This is a very interesting question, and to give it the full treatment it deserves one would need to tread well outside the scope of a Yahoo answers response (i.e. it would be very heavy on quantum field theory & quantum mechanics, etc.).
What might help is to consider what physicists call the "Poynting vector", which gives you the energy flux of the wave (i.e. the power transmitted per unit area).
The magnitude of the Poynting vector is E^2/(c*mu_0), where c is the speed of light and mu_0 is the permeability of free space. Averaging over the sinusoidal wave gives an average energy flux of E_0^2/(2*c*mu_0)
The average energy flux is also equal to (hf) times the average photon flux.
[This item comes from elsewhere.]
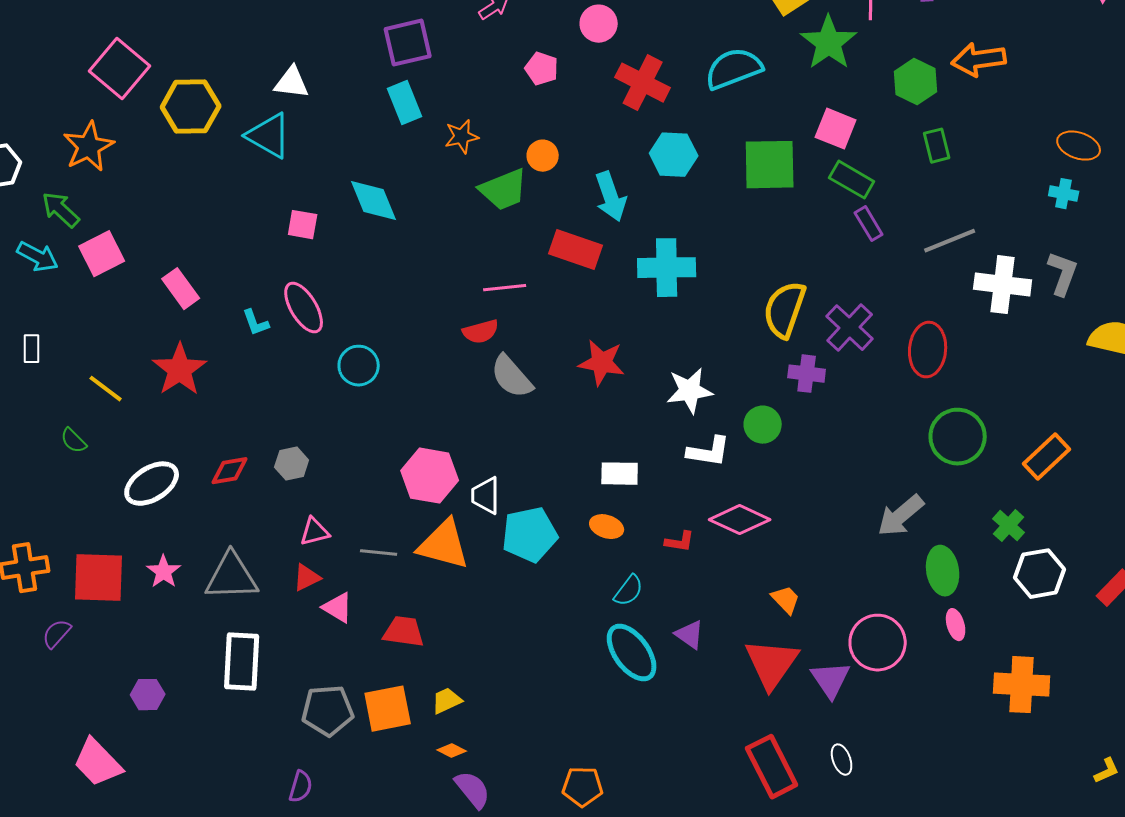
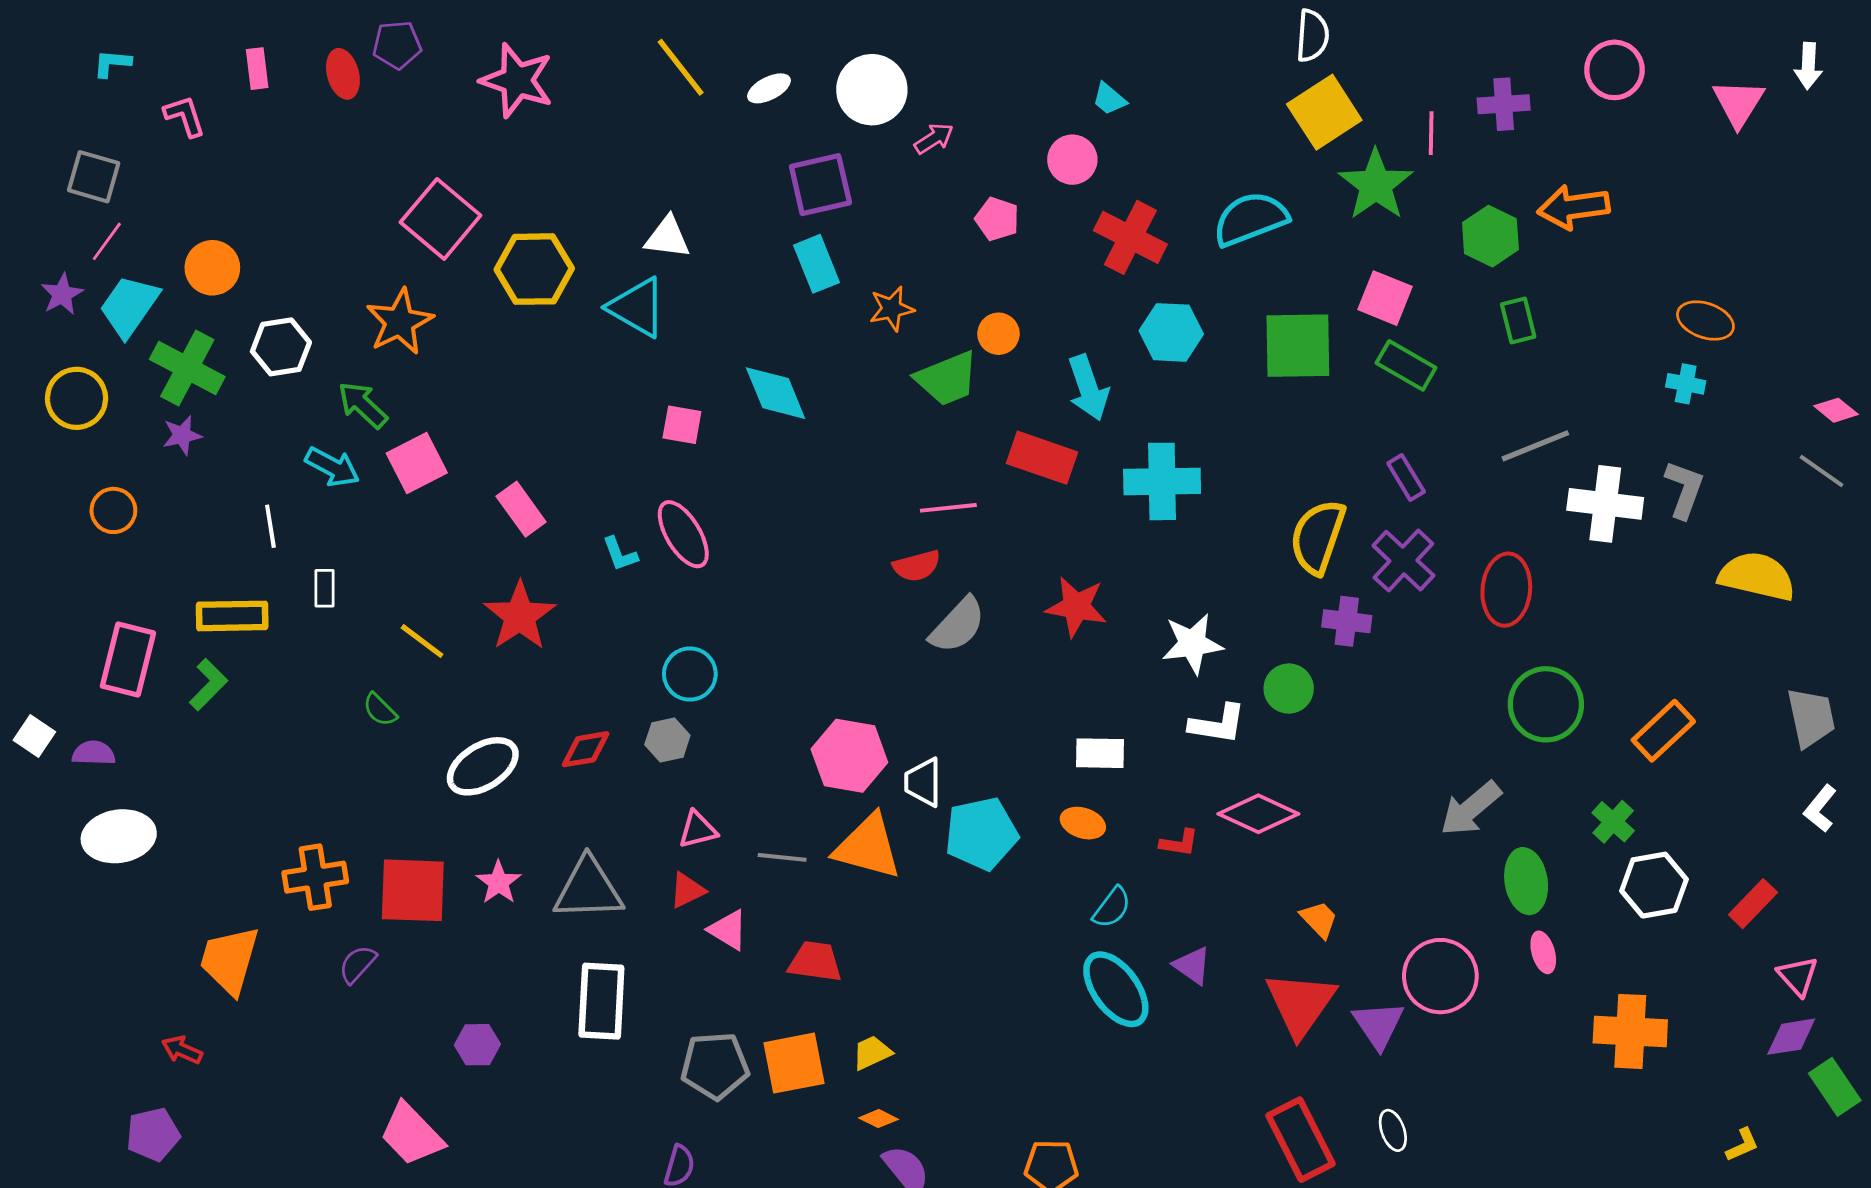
purple rectangle: (869, 224) -> (1406, 477), moved
cyan circle: (359, 366) -> (690, 674), moved
gray semicircle: (512, 377) -> (958, 625), turned -96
So you have an expression for the electric field amplitude in terms of the photon flux and the frequency of the light.
But what is the photon flux of a single photon? Remember, the photon flux is the number of photons per unit time, per unit area. This is precisely where it starts to get confusing. At the very least you need to throw out the assumption that the electric field is an infinite periodic plane wave, because both the "infinite periodic" and the "plane wave" part give an electric field of zero for a finite photon energy.
All that really needs to be said is that if you're measuring the electric field, you're not particularly interested in the electric field of each photon because you're only measuring the total electric field. If you want the energy (and hence frequency) of a single photon, you never deal with the electric field amplitude directly, just the integral of its square over time and space.